▶ EXCERPTED DATA
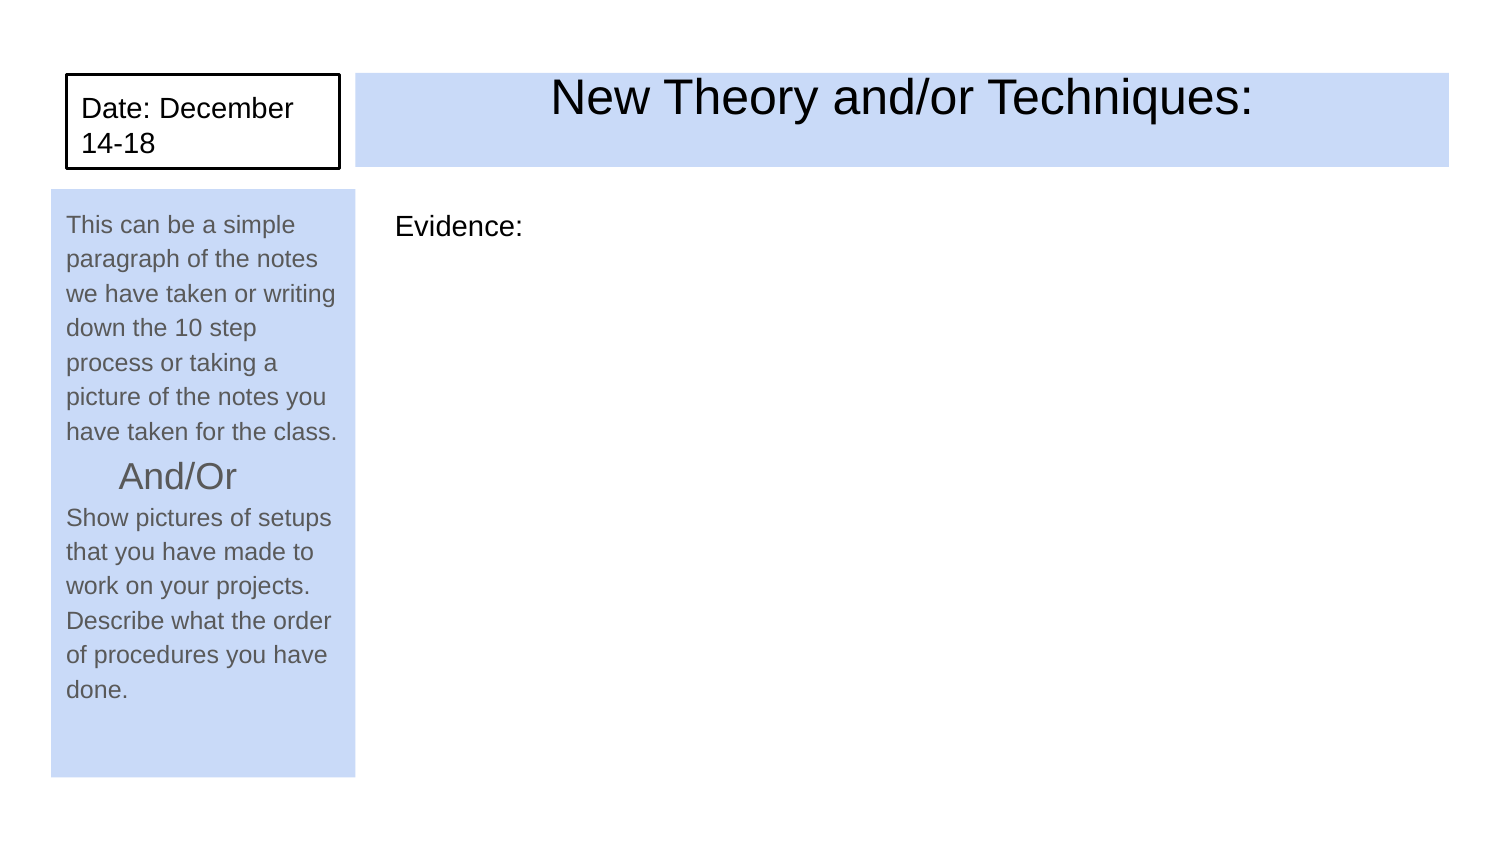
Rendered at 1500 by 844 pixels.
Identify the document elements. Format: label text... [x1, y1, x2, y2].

text_box Evidence: [379, 191, 1449, 781]
list This can be a simple paragraph of the notes we have taken or writing down the 10 step process or taking a picture of the notes you have taken for the class. And/Or Show pictures of setups that you have made to work on your projects. Describe what the order of procedures you have done. [51, 189, 356, 778]
title New Theory and/or Techniques: [355, 72, 1449, 167]
text_box Date: December 14-18 [66, 74, 340, 169]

▶ THE TASK
Retype every line of the material above exactly, including the rendering size, the instruction, and each labeled line with its coordinates, and leave out the picture.

▶ OUTPUT BELOW
Rendered at 1500 by 844 pixels.
Identify the document elements. Format: label text... [x1, y1, x2, y2].

text_box Evidence: [379, 191, 1449, 781]
list This can be a simple paragraph of the notes we have taken or writing down the 10 step process or taking a picture of the notes you have taken for the class. And/Or Show pictures of setups that you have made to work on your projects. Describe what the order of procedures you have done. [51, 189, 356, 778]
title New Theory and/or Techniques: [355, 72, 1449, 167]
text_box Date: December 14-18 [66, 74, 340, 169]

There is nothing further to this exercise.